▶ PROBLEM TO WORK ON: Only the lines below starting at the one that contains "pinky pip: (219, 246)" and ending at the one that contains "pinky mcp: (139, 87)" are to be reproduced, exactly and with both ends kept.

[Pose landmark coordinates]
▬▬▬

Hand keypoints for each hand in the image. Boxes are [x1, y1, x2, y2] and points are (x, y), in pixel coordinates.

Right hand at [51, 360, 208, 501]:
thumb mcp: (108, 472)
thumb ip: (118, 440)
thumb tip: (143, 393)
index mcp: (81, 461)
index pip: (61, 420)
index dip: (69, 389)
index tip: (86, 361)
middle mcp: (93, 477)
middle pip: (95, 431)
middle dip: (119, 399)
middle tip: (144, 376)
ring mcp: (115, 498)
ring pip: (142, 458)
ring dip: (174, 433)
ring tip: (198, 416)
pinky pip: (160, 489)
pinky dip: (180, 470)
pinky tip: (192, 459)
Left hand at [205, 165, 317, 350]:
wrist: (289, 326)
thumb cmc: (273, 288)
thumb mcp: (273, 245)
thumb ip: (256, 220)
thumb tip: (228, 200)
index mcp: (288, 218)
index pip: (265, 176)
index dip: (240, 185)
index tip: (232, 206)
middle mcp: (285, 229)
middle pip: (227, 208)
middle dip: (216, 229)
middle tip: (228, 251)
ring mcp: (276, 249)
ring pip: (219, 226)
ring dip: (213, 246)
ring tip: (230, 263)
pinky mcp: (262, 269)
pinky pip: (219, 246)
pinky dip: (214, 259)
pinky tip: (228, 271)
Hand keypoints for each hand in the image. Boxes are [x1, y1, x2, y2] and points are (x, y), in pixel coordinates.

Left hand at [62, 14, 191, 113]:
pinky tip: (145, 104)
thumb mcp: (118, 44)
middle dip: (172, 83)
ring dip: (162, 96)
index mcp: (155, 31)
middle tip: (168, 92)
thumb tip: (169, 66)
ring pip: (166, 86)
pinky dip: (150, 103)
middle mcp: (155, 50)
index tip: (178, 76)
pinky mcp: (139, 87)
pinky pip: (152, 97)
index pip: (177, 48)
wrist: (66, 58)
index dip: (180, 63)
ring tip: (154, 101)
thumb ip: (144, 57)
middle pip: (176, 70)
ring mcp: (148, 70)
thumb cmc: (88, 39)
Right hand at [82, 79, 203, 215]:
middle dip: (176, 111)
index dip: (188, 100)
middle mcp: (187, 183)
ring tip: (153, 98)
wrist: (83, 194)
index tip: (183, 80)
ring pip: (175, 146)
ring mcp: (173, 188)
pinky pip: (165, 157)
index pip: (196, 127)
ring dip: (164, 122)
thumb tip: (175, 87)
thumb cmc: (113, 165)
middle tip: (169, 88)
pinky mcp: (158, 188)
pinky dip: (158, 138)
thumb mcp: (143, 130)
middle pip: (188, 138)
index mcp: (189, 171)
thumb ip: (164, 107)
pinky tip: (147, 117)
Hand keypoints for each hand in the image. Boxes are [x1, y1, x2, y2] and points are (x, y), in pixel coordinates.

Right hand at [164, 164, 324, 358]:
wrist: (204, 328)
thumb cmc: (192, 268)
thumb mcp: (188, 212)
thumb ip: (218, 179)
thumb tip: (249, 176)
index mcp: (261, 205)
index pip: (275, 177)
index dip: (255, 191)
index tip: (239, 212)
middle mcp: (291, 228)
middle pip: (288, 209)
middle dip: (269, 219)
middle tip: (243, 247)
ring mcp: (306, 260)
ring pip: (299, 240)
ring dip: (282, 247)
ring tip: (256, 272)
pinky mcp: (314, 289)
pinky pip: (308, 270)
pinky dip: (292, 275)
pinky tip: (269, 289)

▬▬▬

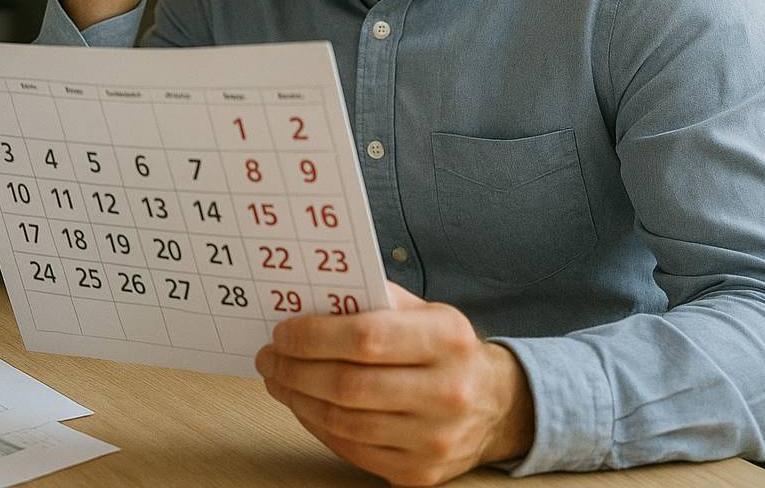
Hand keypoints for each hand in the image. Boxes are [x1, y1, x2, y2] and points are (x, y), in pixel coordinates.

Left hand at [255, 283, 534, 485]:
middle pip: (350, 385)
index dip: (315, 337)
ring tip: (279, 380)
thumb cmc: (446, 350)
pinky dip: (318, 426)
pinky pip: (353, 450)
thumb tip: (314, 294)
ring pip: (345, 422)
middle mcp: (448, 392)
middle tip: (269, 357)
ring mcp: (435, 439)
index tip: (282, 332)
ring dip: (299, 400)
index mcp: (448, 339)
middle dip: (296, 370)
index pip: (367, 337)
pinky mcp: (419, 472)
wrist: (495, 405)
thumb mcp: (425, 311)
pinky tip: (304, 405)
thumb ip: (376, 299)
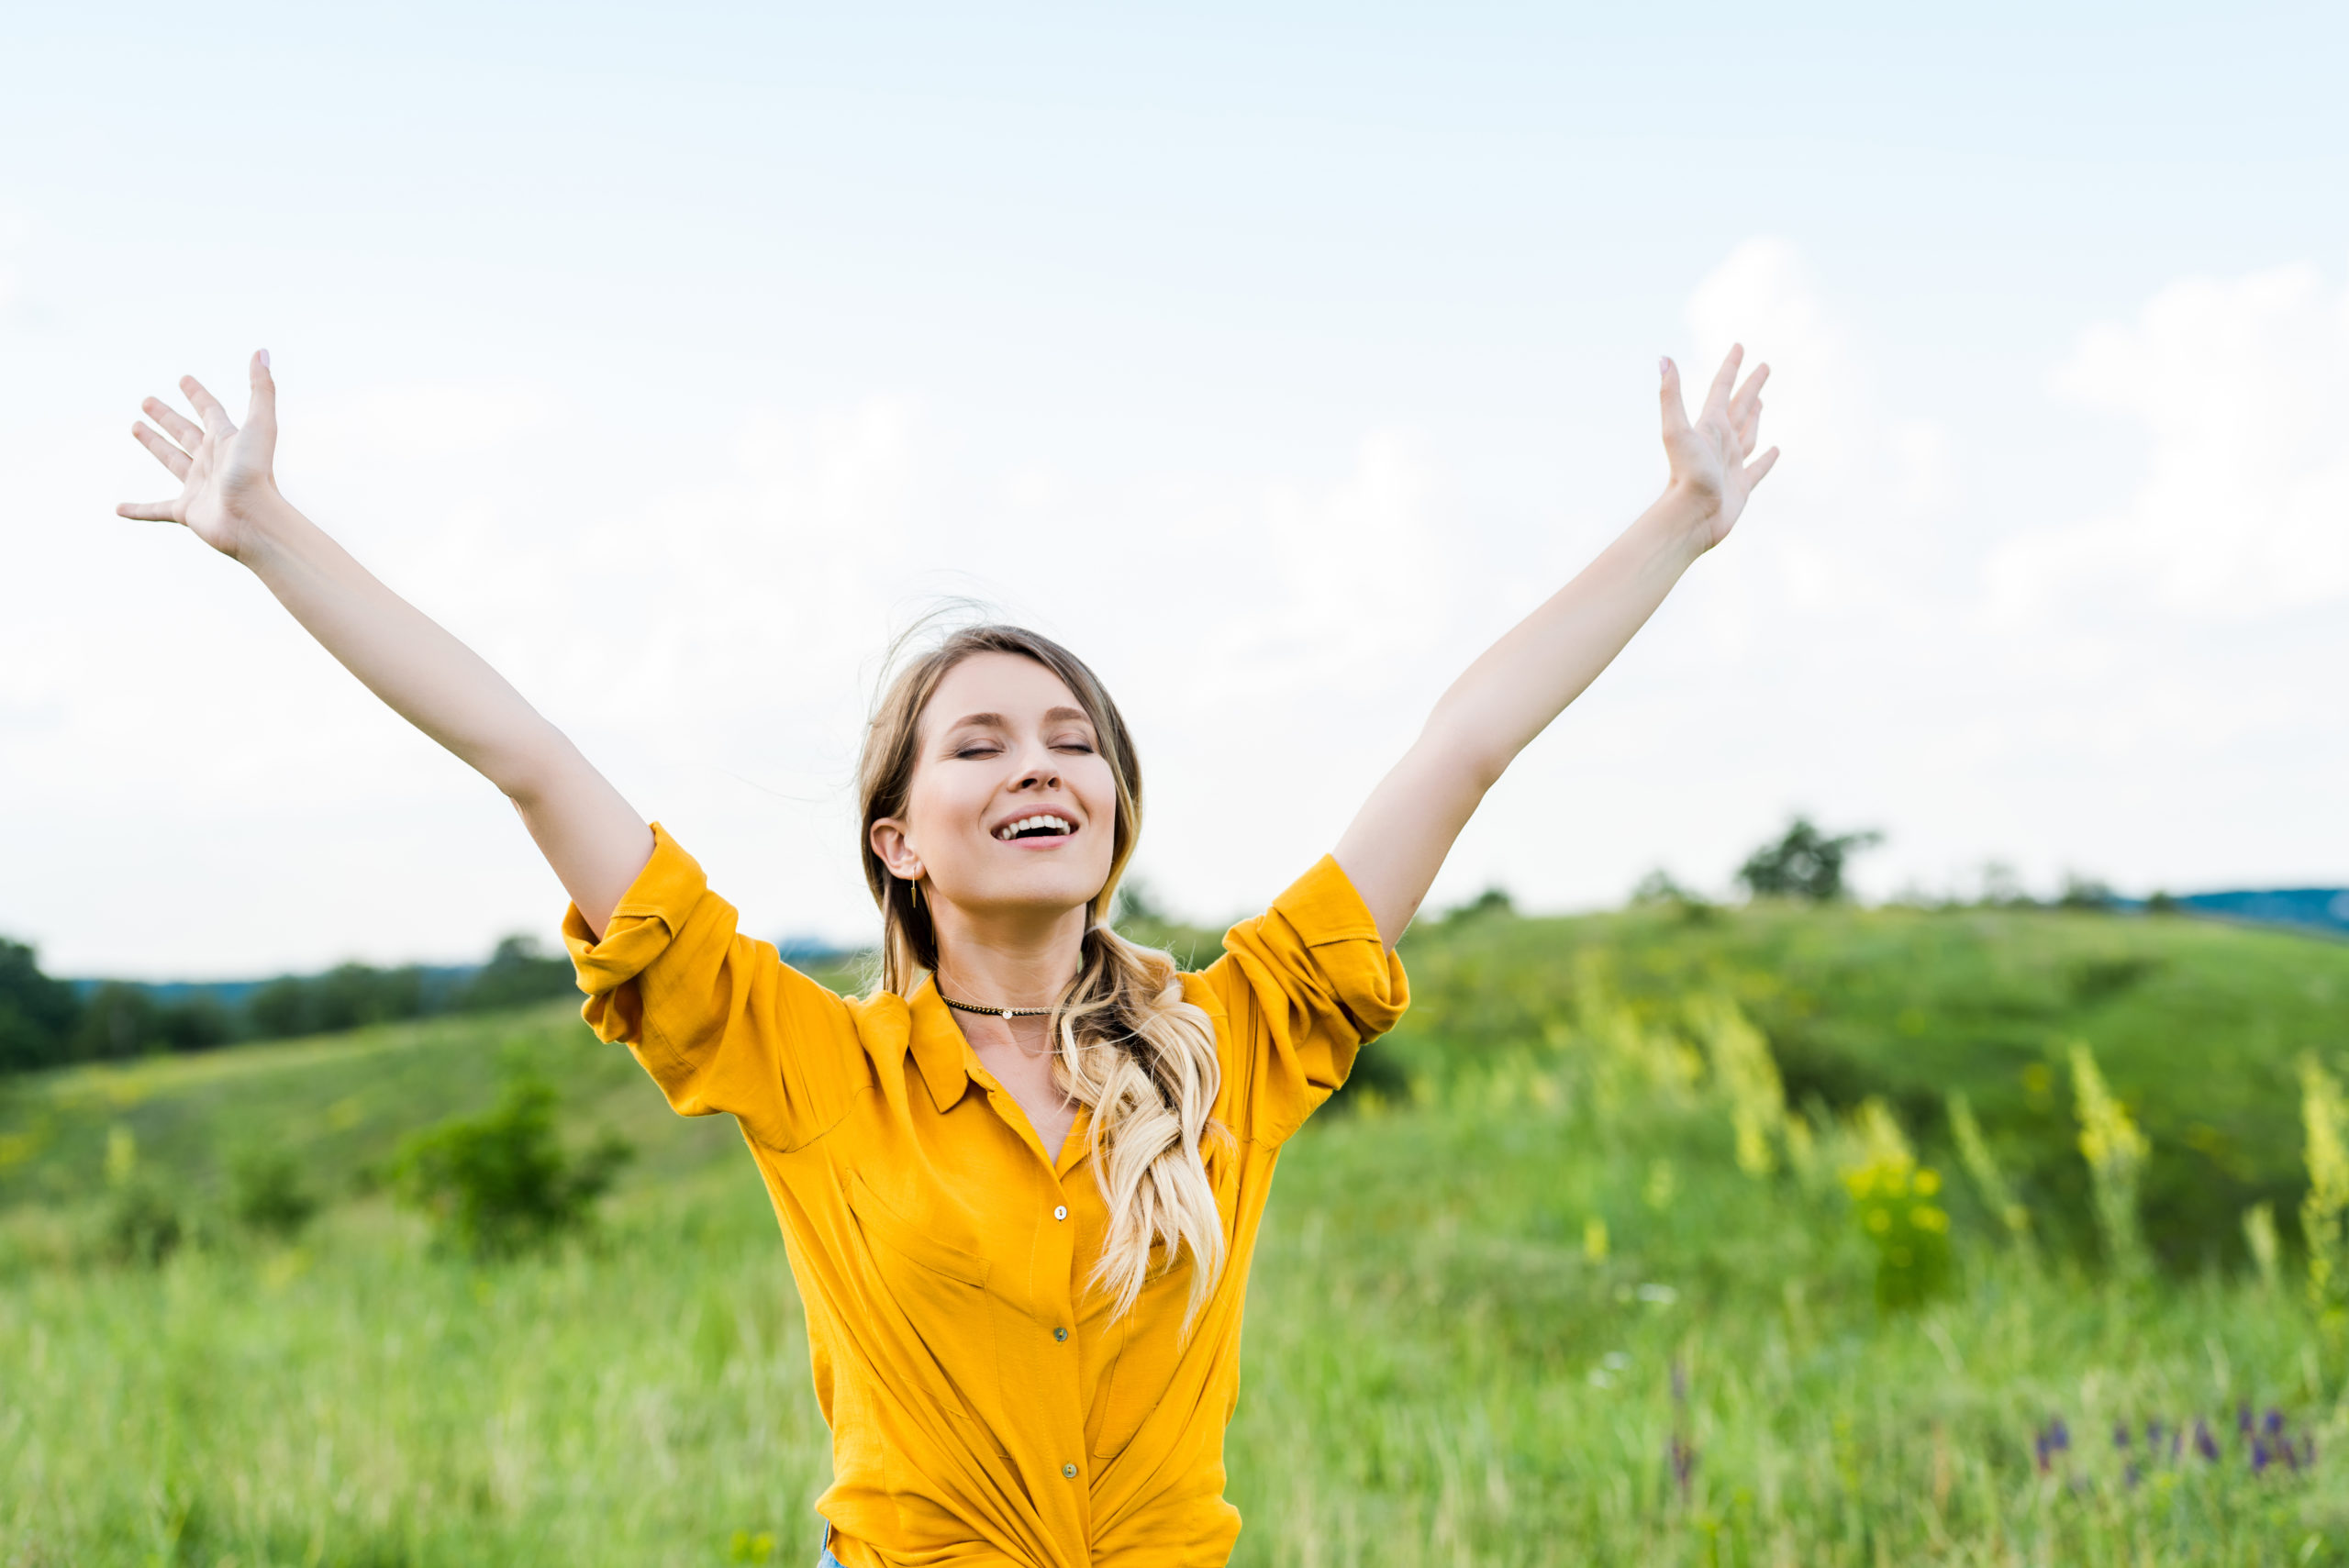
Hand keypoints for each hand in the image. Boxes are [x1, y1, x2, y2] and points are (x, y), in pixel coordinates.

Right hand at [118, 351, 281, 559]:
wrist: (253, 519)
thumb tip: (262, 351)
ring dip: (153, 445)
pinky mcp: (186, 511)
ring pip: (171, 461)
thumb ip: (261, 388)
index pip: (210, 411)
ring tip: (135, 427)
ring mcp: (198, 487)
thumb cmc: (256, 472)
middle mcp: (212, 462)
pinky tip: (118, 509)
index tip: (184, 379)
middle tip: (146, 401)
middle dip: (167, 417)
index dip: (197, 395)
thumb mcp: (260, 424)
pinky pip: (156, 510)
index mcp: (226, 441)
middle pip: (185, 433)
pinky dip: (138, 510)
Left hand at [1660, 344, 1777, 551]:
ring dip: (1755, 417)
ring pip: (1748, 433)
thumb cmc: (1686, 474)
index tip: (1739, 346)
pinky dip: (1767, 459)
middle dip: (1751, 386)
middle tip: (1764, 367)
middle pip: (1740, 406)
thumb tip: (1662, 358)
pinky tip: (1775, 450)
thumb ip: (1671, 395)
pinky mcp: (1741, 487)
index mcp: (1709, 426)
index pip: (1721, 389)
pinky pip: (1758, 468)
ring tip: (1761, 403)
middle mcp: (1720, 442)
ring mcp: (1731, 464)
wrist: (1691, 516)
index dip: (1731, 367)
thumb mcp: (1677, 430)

▬▬▬

▶ TASK OUTPUT:
pinky pip: (219, 246)
pinky dip: (214, 259)
pinky tip: (228, 271)
Hand keypoints for each hand in the image. Boxes are [x1, y1, x2, y2] and points are (x, y), in pixel coordinates.

Left hand at [62, 14, 191, 113]:
pinky tip: (145, 104)
thumb mcp: (118, 44)
middle dip: (172, 83)
ring dip: (162, 96)
index mcp: (155, 31)
middle tip: (168, 92)
thumb tip: (169, 66)
ring pip: (166, 86)
pinky dip: (150, 103)
middle mcp: (155, 50)
index tip: (178, 76)
pinky mcp: (139, 87)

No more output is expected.